Could you give these lines again with "locality" swapped for "site" throughout, leaving everything else unchanged and the pictures out?
>> Begin DATASET ENTRIES
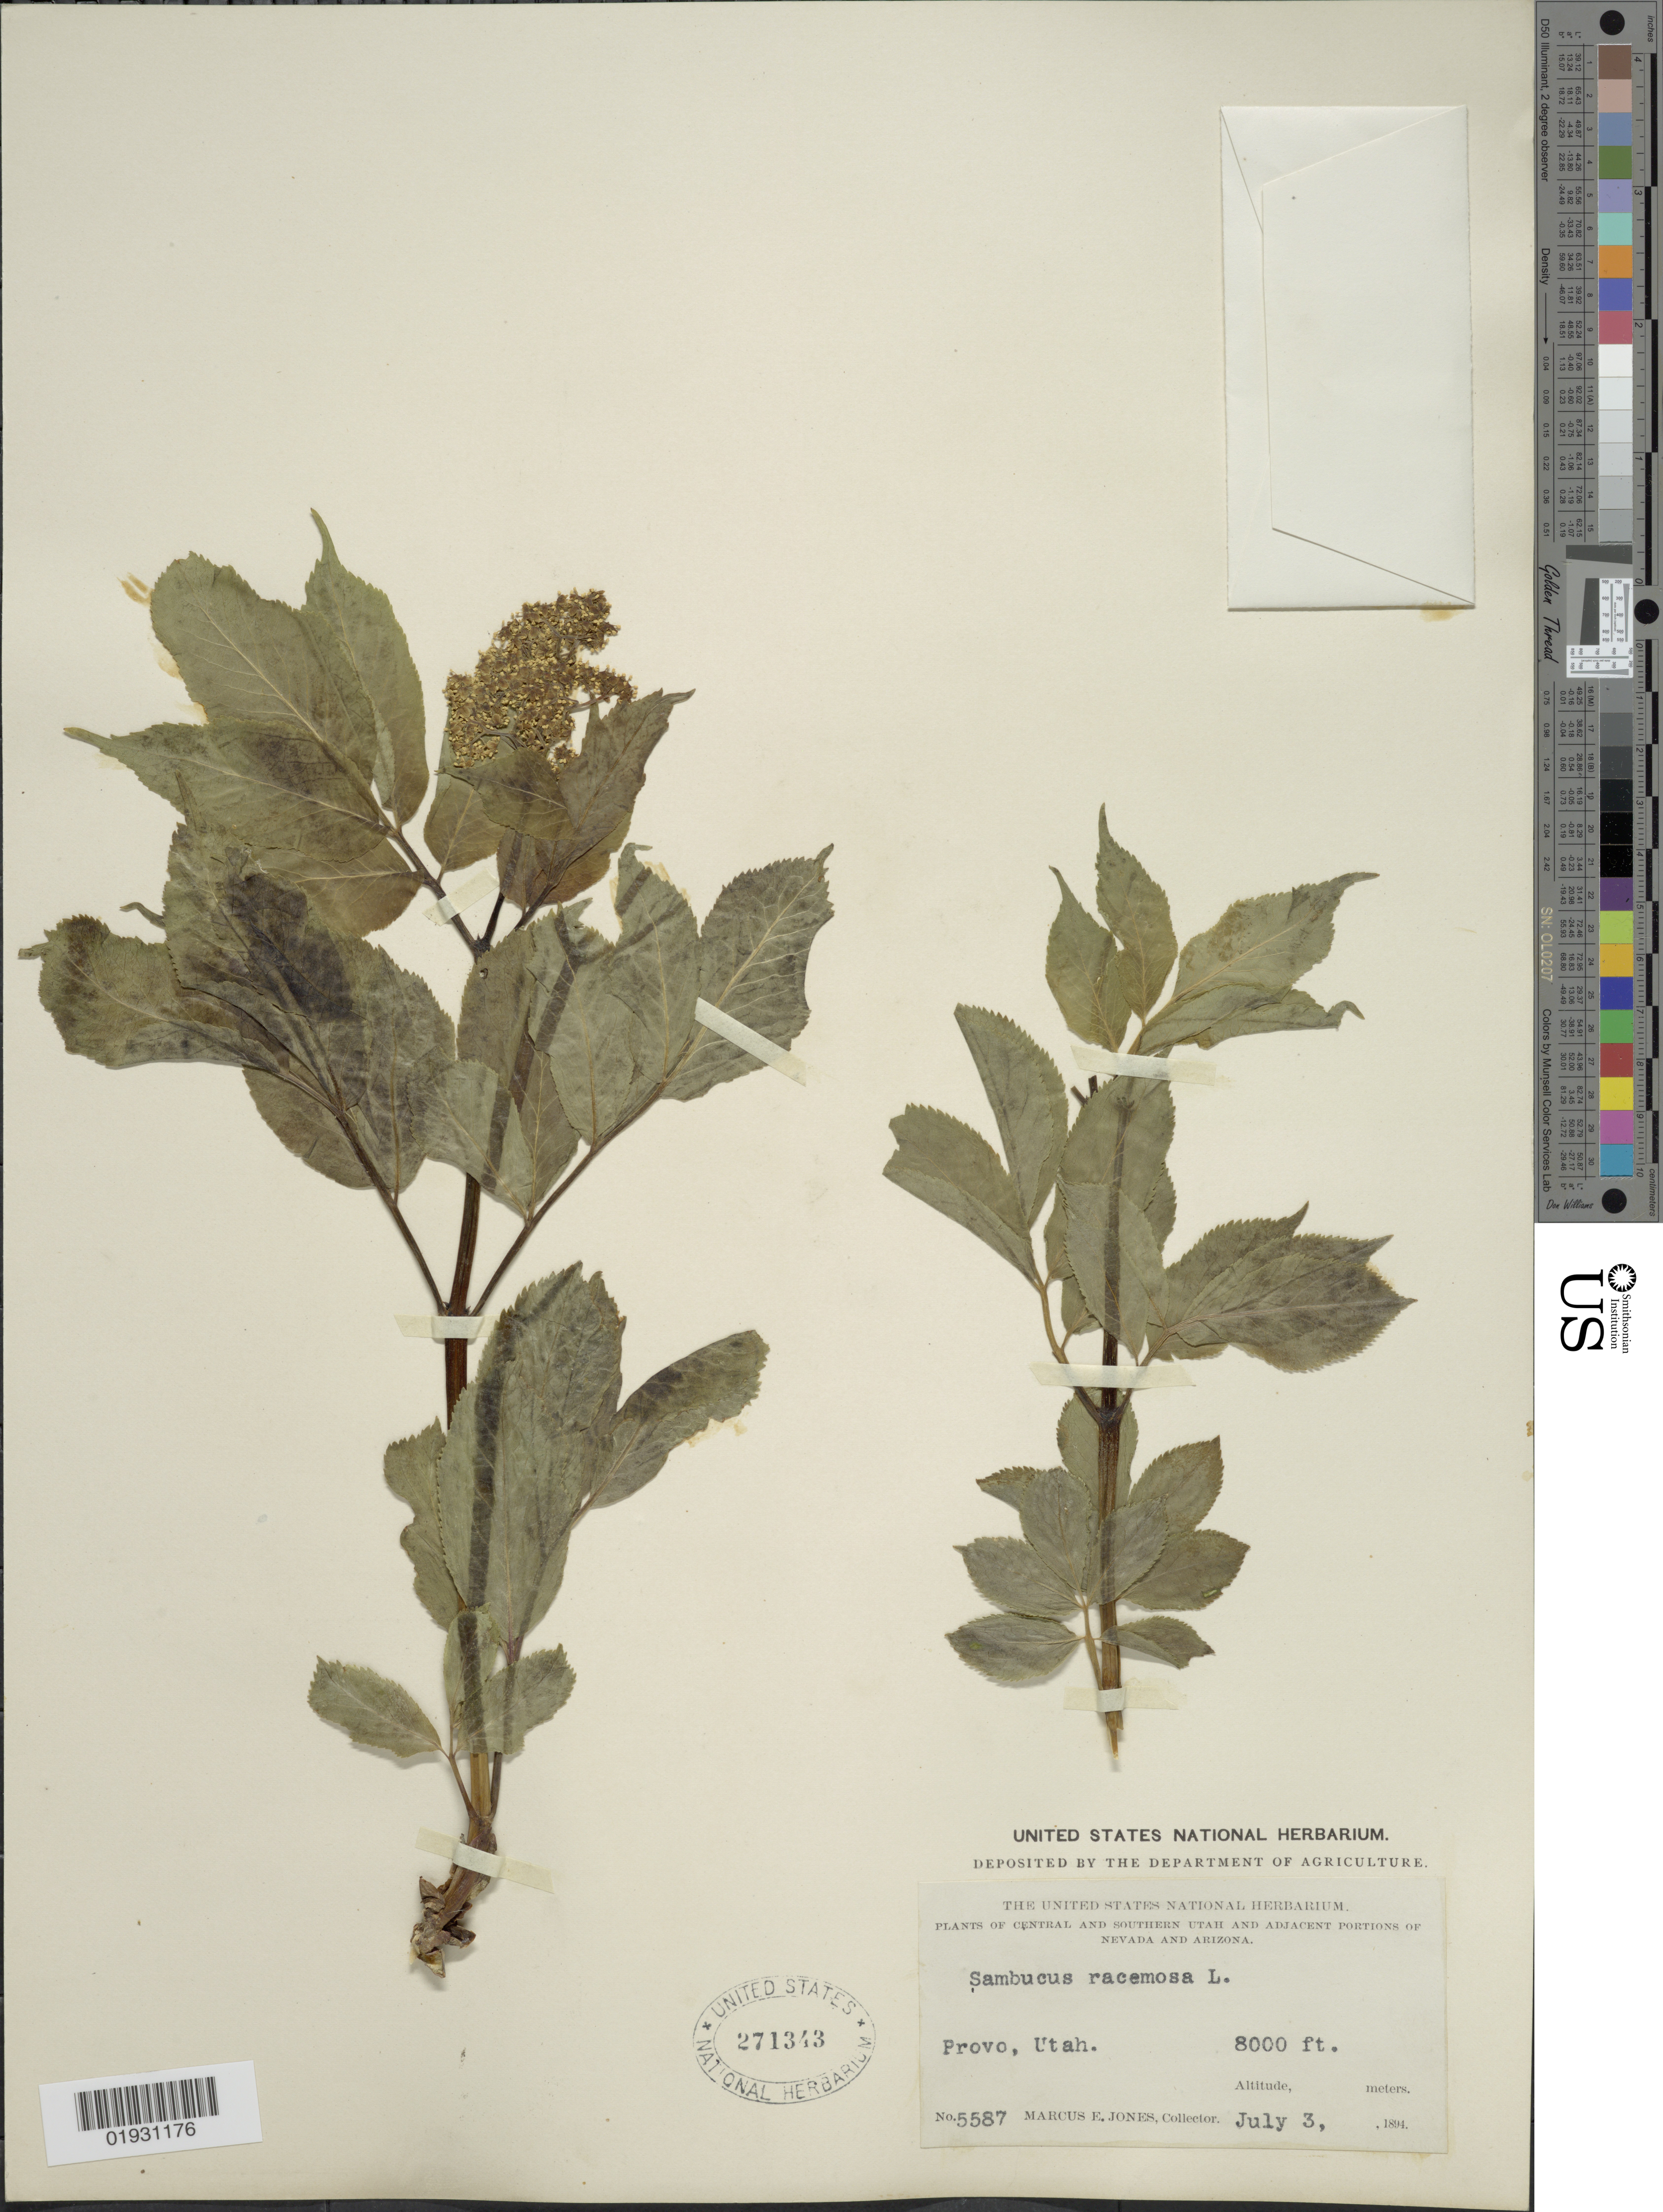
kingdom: Plantae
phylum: Tracheophyta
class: Magnoliopsida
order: Dipsacales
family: Viburnaceae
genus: Sambucus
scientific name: Sambucus microbotrys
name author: Rydb.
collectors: M. E. Jones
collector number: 5587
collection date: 1894-07-03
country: United States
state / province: Utah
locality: Central and Southern Utah. Provo.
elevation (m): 2438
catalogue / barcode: US 271343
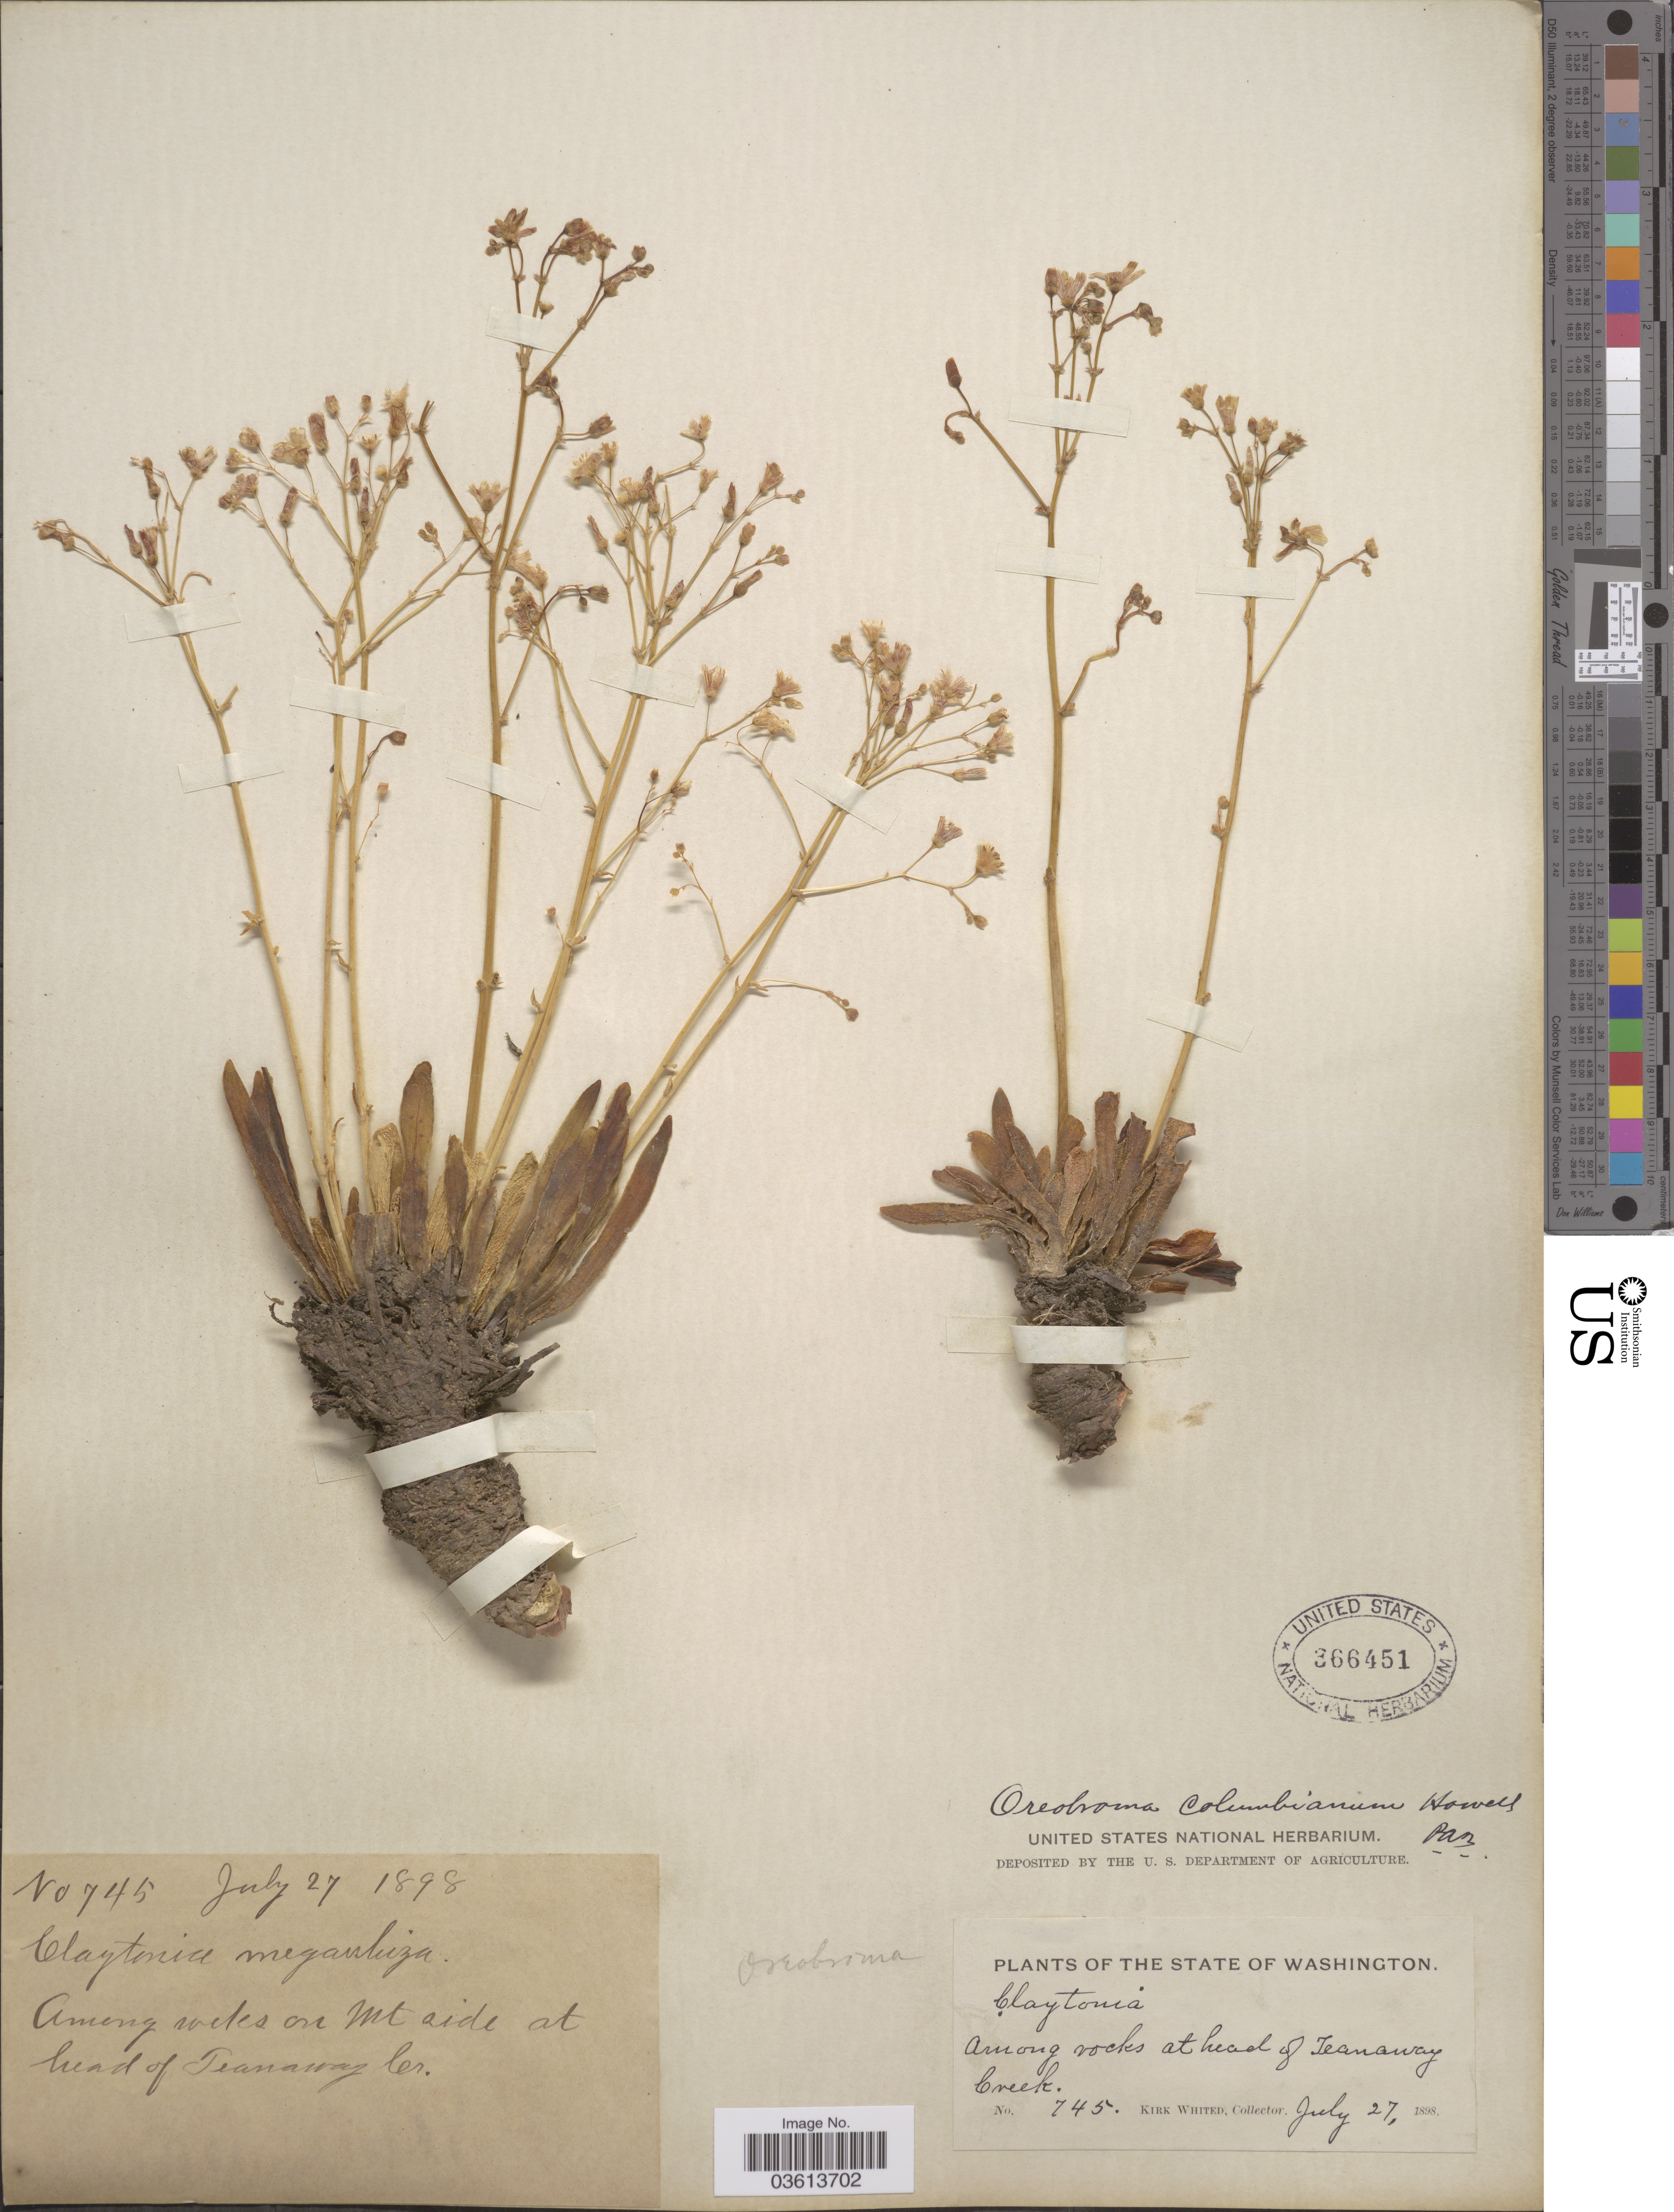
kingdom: Plantae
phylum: Tracheophyta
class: Magnoliopsida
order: Caryophyllales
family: Montiaceae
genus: Lewisia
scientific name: Lewisia columbiana var. columbiana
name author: (Howell ex A. Gray) B.L. Rob.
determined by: Strong, Mark T., (BOT), Smithsonian Institution - National Museum of Natural History (UNITED STATES)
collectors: K. Whited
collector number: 745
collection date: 1898-07-27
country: United States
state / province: Washington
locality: Among rocks on Mt side at head of Teanaway Creek.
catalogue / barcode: US 366451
>> End DATASET ENTRIES
**EXPECTED OUTPUT:**
kingdom: Plantae
phylum: Tracheophyta
class: Magnoliopsida
order: Dipsacales
family: Viburnaceae
genus: Sambucus
scientific name: Sambucus microbotrys
name author: Rydb.
collectors: M. E. Jones
collector number: 5587
collection date: 1894-07-03
country: United States
state / province: Utah
site: Central and Southern Utah. Provo.
elevation (m): 2438
catalogue / barcode: US 271343
kingdom: Plantae
phylum: Tracheophyta
class: Magnoliopsida
order: Caryophyllales
family: Montiaceae
genus: Lewisia
scientific name: Lewisia columbiana var. columbiana
name author: (Howell ex A. Gray) B.L. Rob.
determined by: Strong, Mark T., (BOT), Smithsonian Institution - National Museum of Natural History (UNITED STATES)
collectors: K. Whited
collector number: 745
collection date: 1898-07-27
country: United States
state / province: Washington
site: Among rocks on Mt side at head of Teanaway Creek.
catalogue / barcode: US 366451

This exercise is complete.